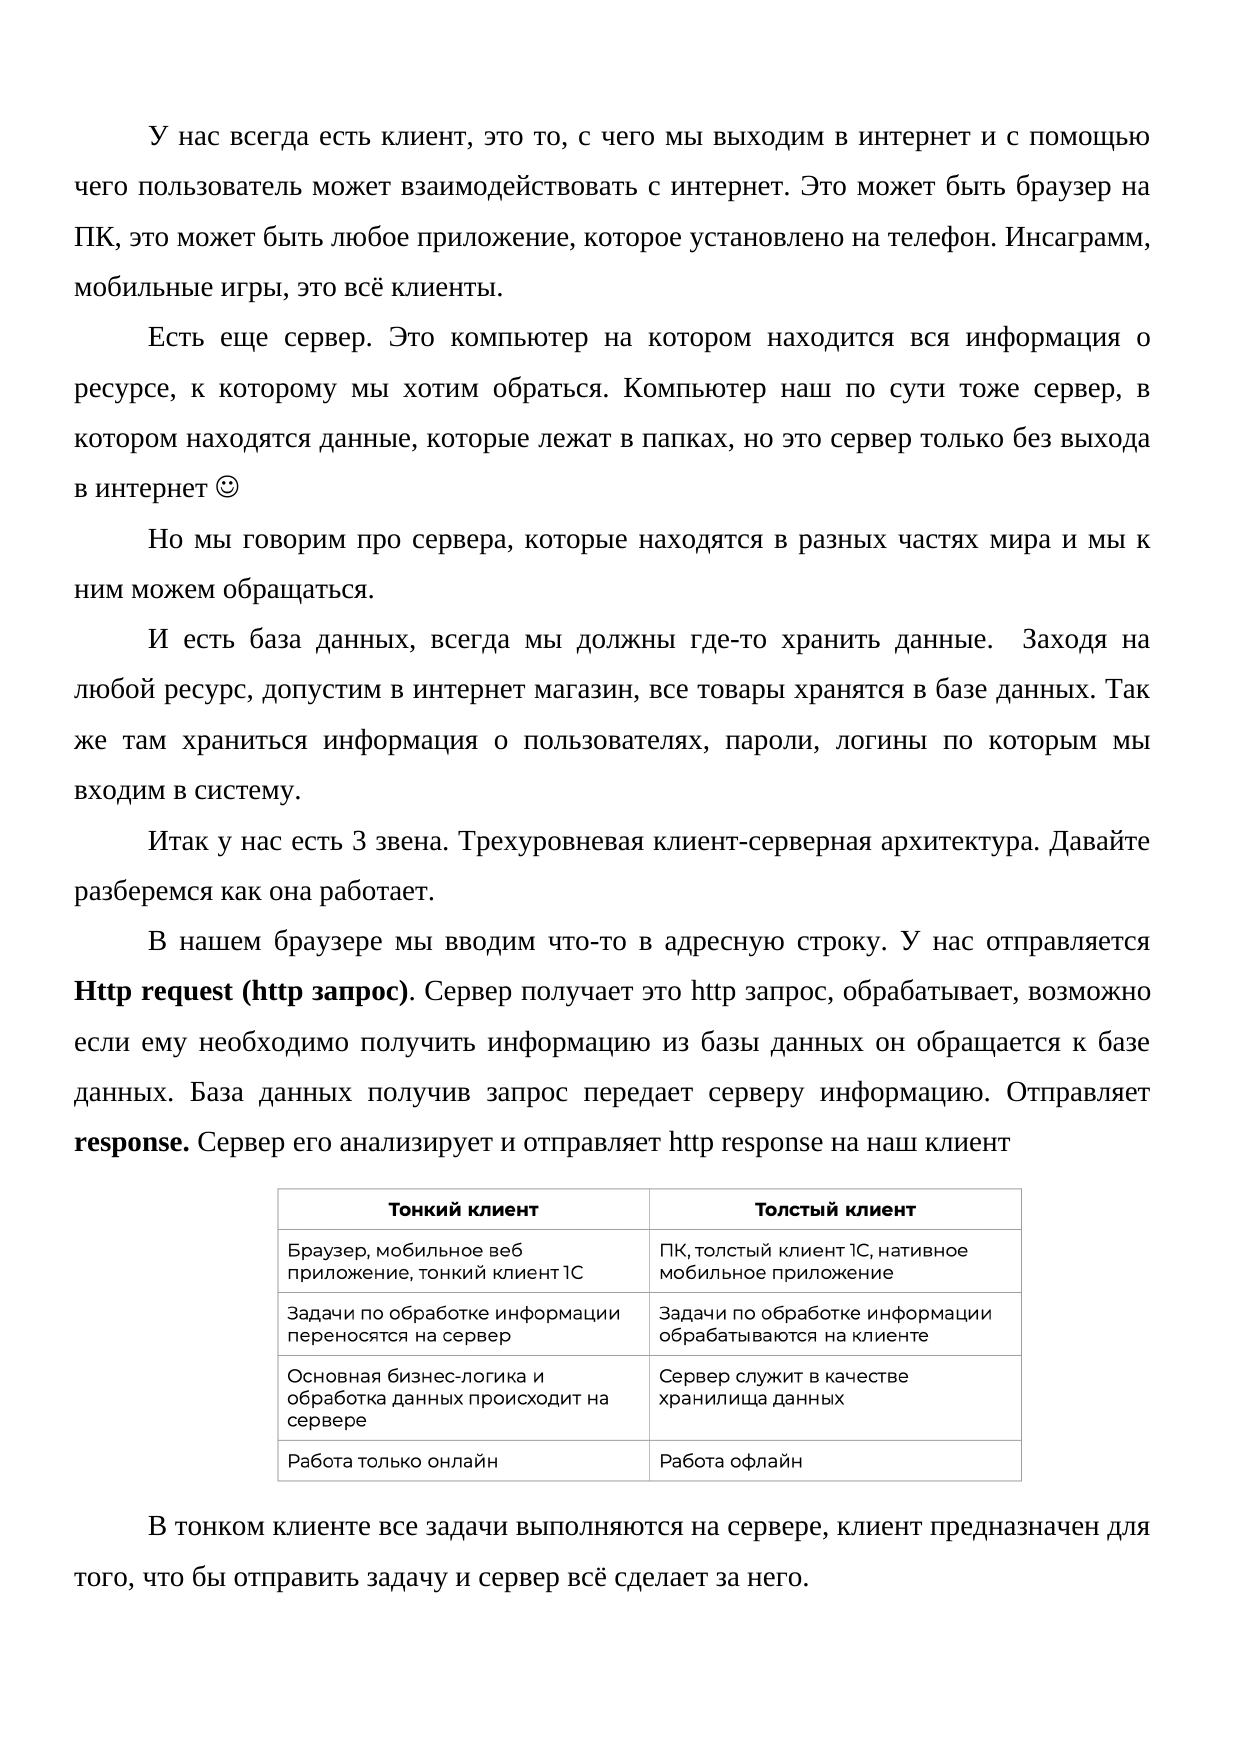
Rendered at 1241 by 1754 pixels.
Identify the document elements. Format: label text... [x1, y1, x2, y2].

list У нас всегда есть клиент, это то, с чего мы выходим в интернет и с помощью чего пользователь может взаимодействовать с интернет. Это может быть браузер на ПК, это может быть любое приложение, которое установлено на телефон. Инсаграмм, мобильные игры, это всё клиенты. [74, 118, 1152, 303]
list Есть еще сервер. Это компьютер на котором находится вся информация о ресурсе, к которому мы хотим обраться. Компьютер наш по сути тоже сервер, в котором находятся данные, которые лежат в папках, но это сервер только без выхода в интернет [74, 319, 1152, 504]
list Итак у нас есть 3 звена. Трехуровневая клиент-серверная архитектура. Давайте разберемся как она работает. [74, 823, 1152, 906]
list Но мы говорим про сервера, которые находятся в разных частях мира и мы к ним можем обращаться. [74, 521, 1152, 604]
list В тонком клиенте все задачи выполняются на сервере, клиент предназначен для того, что бы отправить задачу и сервер всё сделает за него. [74, 1508, 1152, 1592]
list В нашем браузере мы вводим что-то в адресную строку. У нас отправляется Http request (http запрос). Сервер получает это http запрос, обрабатывает, возможно если ему необходимо получить информацию из базы данных он обращается к базе данных. База данных получив запрос передает серверу информацию. Отправляет response. Сервер его анализирует и отправляет http response на наш клиент [74, 923, 1152, 1158]
picture [263, 1174, 1036, 1495]
list И есть база данных, всегда мы должны где-то хранить данные. Заходя на любой ресурс, допустим в интернет магазин, все товары хранятся в базе данных. Так же там храниться информация о пользователях, пароли, логины по которым мы входим в систему. [74, 621, 1152, 806]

## WHAT THE EXERCISE ASKS
What is needed is every record above, returned exactly, with the pictures omitted.

## ANSWER BOX
Rendered at 1241 by 1754 pixels.
Identify the document elements. Format: label text... [x1, y1, x2, y2].

list У нас всегда есть клиент, это то, с чего мы выходим в интернет и с помощью чего пользователь может взаимодействовать с интернет. Это может быть браузер на ПК, это может быть любое приложение, которое установлено на телефон. Инсаграмм, мобильные игры, это всё клиенты. [74, 118, 1152, 303]
list Есть еще сервер. Это компьютер на котором находится вся информация о ресурсе, к которому мы хотим обраться. Компьютер наш по сути тоже сервер, в котором находятся данные, которые лежат в папках, но это сервер только без выхода в интернет [74, 319, 1152, 504]
list Итак у нас есть 3 звена. Трехуровневая клиент-серверная архитектура. Давайте разберемся как она работает. [74, 823, 1152, 906]
list Но мы говорим про сервера, которые находятся в разных частях мира и мы к ним можем обращаться. [74, 521, 1152, 604]
list В тонком клиенте все задачи выполняются на сервере, клиент предназначен для того, что бы отправить задачу и сервер всё сделает за него. [74, 1508, 1152, 1592]
list В нашем браузере мы вводим что-то в адресную строку. У нас отправляется Http request (http запрос). Сервер получает это http запрос, обрабатывает, возможно если ему необходимо получить информацию из базы данных он обращается к базе данных. База данных получив запрос передает серверу информацию. Отправляет response. Сервер его анализирует и отправляет http response на наш клиент [74, 923, 1152, 1158]
picture [263, 1174, 1036, 1495]
list И есть база данных, всегда мы должны где-то хранить данные. Заходя на любой ресурс, допустим в интернет магазин, все товары хранятся в базе данных. Так же там храниться информация о пользователях, пароли, логины по которым мы входим в систему. [74, 621, 1152, 806]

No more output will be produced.